Cox had to have her right leg amputated below the knee a month later. Two months after the initial amputation, she had to undergo a second amputation above the same knee.

She died after being hospitalized for blood poisoning in January 2010.

The health care providers challenged the California Court of Appeals' decision that the Elder Abuse and Dependent Adult Civil Protection Act does not require the existence of a custodial relationship in order for the daughters to claim neglect.

After considering whether or not a claim of neglect under the Act requires a custodial or caretaking relationship on the part of a defendant, the full California Supreme Court concluded that it does.

Writing for the seven-judge panel, Justice Mariano-Florentino Cuéllar ruled Thursday that the Legislature intended the law to address neglect by caretakers that assume "a significant measure of responsibility for attending to one or more of an elder's basic needs that an able-bodied and fully competent adult would ordinarily be capable of managing without assistance."

The Act is intended to impose safeguards for vulnerable, dependent adults and elders who rely on others for their basic needs, since they are "at the greatest risk of abuse, neglect or abandonment by their families and caretakers."

Cuéllar ruled that Winn and Bredahl cannot bring a neglect claim under the Elder Abuse and Dependent Adult Civil Protection Act "unless the defendant health care provider has a caretaking or custodial relationship with the elder or dependent adult."

"Whether a determination that medical care should be provided is made by a health care provider or not, it is the defendant's relationship with an elder or a dependent adult — not the defendant's professional standing or expertise — that makes the defendant potentially liable for neglect," the judge wrote.

The lead attorneys for both parties commented on Thursday's ruling.

"I'm very pleased the Supreme Court got it so right," said Richard Carroll of Carroll, Kelly, Trotter, Franzen, McKenna & Peabody, attorney for Pioneer Medical Group and the physicians. "It demonstrates insight into how this whole thing plays out."

However, Winn and Bredahl's attorney, Clay Robbins III of Magana, Cathcart and McCarthy, called the ruling "disappointing and unfortunate."

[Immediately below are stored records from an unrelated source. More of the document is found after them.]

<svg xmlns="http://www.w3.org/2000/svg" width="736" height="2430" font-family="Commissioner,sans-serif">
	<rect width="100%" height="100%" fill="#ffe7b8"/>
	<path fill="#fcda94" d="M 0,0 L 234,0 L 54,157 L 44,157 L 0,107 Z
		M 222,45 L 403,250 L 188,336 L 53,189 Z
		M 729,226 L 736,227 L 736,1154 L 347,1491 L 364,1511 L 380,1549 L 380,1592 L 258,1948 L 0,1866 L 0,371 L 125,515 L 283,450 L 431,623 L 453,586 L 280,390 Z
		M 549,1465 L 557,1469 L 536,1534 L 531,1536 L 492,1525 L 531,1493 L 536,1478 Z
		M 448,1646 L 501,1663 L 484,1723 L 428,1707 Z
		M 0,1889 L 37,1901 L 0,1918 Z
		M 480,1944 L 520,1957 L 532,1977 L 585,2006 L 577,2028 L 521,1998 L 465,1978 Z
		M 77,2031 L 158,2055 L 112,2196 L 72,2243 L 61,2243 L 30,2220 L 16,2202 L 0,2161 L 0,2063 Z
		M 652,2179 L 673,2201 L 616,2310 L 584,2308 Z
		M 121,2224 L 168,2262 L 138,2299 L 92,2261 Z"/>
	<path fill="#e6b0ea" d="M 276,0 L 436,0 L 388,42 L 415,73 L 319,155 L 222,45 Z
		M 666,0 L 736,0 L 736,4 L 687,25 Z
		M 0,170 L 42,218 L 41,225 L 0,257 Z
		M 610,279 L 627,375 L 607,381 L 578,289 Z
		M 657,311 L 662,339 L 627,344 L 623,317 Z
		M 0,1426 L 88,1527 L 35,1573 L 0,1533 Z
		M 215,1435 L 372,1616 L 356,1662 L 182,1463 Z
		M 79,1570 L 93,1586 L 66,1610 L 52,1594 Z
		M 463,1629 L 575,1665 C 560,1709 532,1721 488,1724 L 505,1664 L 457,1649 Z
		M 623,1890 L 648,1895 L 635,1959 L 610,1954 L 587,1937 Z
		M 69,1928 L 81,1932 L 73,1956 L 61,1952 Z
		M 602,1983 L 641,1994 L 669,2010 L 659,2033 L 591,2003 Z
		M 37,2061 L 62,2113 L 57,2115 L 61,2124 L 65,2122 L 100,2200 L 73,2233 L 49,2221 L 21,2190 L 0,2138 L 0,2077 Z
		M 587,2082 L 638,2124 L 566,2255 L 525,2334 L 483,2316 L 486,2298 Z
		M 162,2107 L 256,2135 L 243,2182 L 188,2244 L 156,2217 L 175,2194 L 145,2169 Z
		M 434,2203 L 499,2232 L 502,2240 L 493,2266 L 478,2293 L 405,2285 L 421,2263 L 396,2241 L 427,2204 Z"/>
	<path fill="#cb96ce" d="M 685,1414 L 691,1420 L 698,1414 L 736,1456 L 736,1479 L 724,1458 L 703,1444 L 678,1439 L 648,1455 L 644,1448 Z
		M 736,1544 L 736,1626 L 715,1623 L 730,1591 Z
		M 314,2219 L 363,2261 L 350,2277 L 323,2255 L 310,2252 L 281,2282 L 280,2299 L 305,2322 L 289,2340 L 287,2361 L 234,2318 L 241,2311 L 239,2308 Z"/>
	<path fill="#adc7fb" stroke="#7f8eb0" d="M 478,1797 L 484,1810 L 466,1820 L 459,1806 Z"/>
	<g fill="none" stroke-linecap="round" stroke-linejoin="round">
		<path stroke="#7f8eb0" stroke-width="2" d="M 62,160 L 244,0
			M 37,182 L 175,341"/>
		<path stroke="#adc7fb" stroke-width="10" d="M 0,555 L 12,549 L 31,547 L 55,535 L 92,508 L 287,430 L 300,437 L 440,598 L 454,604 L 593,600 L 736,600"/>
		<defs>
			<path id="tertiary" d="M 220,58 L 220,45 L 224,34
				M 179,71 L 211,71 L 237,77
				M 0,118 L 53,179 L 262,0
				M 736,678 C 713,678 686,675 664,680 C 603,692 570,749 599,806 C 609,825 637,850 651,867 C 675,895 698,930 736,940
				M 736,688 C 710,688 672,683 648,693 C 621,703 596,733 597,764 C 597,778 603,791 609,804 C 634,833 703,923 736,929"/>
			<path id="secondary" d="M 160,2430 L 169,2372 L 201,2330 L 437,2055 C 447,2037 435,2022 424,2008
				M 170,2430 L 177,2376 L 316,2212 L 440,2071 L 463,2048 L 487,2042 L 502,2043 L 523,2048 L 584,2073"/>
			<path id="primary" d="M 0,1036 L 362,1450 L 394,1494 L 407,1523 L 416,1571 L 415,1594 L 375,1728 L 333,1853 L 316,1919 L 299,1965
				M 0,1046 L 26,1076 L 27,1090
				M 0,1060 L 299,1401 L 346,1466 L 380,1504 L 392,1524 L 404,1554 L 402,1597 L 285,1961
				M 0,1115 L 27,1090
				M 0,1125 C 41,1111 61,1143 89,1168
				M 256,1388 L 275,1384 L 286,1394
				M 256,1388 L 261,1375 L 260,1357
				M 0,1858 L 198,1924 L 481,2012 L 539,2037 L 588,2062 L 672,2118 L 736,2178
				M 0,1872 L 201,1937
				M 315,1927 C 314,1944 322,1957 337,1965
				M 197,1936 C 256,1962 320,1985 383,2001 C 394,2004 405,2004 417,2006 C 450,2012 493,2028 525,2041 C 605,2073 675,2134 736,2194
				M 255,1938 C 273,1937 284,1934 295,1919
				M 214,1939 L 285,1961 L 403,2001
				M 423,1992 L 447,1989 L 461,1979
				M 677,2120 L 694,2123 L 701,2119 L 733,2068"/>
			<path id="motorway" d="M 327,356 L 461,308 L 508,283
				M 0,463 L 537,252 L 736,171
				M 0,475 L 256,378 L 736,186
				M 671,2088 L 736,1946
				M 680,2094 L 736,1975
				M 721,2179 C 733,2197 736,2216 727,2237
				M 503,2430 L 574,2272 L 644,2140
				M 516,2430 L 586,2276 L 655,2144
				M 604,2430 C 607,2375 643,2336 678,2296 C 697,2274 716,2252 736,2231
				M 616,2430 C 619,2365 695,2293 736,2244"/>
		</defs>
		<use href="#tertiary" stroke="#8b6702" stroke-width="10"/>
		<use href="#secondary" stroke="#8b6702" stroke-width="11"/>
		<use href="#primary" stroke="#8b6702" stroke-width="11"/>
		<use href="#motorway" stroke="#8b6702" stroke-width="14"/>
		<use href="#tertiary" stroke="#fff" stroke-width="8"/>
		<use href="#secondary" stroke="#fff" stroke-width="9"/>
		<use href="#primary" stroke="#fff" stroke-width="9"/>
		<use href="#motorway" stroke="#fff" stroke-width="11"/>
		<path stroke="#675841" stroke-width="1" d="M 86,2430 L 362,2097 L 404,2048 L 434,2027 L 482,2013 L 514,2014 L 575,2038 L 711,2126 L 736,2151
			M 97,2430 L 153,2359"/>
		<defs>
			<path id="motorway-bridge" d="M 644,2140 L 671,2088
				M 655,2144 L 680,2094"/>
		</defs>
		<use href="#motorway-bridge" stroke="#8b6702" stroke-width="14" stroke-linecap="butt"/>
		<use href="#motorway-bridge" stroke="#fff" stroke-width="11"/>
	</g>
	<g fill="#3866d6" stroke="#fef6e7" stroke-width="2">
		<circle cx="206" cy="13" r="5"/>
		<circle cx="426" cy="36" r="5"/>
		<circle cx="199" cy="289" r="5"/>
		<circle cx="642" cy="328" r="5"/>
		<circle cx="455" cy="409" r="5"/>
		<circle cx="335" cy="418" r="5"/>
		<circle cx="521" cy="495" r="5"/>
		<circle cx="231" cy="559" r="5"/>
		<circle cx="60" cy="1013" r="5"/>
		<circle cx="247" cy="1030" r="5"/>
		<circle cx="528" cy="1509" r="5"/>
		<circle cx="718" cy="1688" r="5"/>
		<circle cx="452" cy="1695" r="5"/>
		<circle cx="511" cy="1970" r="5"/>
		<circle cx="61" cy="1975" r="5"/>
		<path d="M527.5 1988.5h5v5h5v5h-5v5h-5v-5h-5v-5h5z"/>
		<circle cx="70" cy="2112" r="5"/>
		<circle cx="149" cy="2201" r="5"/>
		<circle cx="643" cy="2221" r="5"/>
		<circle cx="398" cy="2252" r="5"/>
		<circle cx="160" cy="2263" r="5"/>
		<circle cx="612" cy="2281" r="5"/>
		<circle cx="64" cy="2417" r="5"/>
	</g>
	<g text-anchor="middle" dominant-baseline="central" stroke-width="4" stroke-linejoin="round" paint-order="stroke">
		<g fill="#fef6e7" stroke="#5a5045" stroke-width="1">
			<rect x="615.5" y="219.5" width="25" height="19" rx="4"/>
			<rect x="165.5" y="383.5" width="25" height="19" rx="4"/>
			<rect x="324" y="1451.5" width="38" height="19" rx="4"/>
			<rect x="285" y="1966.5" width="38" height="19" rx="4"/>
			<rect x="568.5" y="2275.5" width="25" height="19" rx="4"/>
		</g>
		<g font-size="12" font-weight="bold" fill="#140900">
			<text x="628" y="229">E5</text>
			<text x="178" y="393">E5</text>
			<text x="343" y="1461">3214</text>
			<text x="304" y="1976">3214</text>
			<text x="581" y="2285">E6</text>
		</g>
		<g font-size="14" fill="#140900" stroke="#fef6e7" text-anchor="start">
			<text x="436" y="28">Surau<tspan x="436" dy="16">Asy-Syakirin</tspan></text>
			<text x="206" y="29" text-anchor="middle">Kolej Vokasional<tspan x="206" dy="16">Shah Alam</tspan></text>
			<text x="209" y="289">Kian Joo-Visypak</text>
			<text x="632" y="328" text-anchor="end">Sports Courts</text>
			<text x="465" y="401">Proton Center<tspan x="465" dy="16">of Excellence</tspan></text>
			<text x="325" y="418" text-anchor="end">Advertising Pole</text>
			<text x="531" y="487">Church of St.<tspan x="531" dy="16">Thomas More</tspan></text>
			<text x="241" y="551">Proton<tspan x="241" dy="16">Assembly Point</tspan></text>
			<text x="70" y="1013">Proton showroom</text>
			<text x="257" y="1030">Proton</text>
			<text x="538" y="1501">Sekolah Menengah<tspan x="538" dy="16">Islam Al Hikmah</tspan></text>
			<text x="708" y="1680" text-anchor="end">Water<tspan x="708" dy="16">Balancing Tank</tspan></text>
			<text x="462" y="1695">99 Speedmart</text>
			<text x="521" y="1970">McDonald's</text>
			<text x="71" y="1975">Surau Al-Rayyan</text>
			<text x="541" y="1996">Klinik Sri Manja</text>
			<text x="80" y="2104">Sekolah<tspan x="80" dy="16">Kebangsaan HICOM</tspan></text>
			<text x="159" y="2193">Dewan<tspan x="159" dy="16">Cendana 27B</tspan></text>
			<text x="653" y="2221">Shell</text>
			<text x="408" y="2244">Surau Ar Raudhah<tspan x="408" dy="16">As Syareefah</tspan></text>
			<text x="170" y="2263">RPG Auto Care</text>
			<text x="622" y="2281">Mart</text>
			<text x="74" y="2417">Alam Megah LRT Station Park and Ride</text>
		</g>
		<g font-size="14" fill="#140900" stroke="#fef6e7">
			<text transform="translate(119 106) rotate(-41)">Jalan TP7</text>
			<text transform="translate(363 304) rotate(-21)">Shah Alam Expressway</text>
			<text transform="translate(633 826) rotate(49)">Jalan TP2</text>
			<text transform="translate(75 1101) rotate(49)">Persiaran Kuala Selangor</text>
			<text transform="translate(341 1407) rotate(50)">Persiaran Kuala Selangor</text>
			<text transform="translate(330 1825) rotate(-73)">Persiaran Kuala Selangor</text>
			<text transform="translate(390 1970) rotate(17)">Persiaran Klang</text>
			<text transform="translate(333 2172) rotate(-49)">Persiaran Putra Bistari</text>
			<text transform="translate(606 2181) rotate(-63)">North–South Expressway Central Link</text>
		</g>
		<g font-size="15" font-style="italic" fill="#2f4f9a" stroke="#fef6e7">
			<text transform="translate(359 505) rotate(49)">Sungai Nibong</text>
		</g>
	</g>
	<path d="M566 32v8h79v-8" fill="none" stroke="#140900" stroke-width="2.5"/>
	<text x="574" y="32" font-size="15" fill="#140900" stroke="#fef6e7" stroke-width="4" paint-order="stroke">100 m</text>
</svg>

"The opinion seems to require an elderly person to be disabled or incompetent before they will be afforded the Act's protections. The narrow interpretation has stripped elders of an important protection since neglect can and does take place outside the setting of care taking facilities," Robbins said. "Elders rely on the advice of their physicians, and the physicians should have known to refer Elizabeth Cox to a specialist. Unfortunately, their neglect caused Mrs. Cox to lose a leg. It is now up to the Legislature to correct this and to give the elderly the protection they deserve."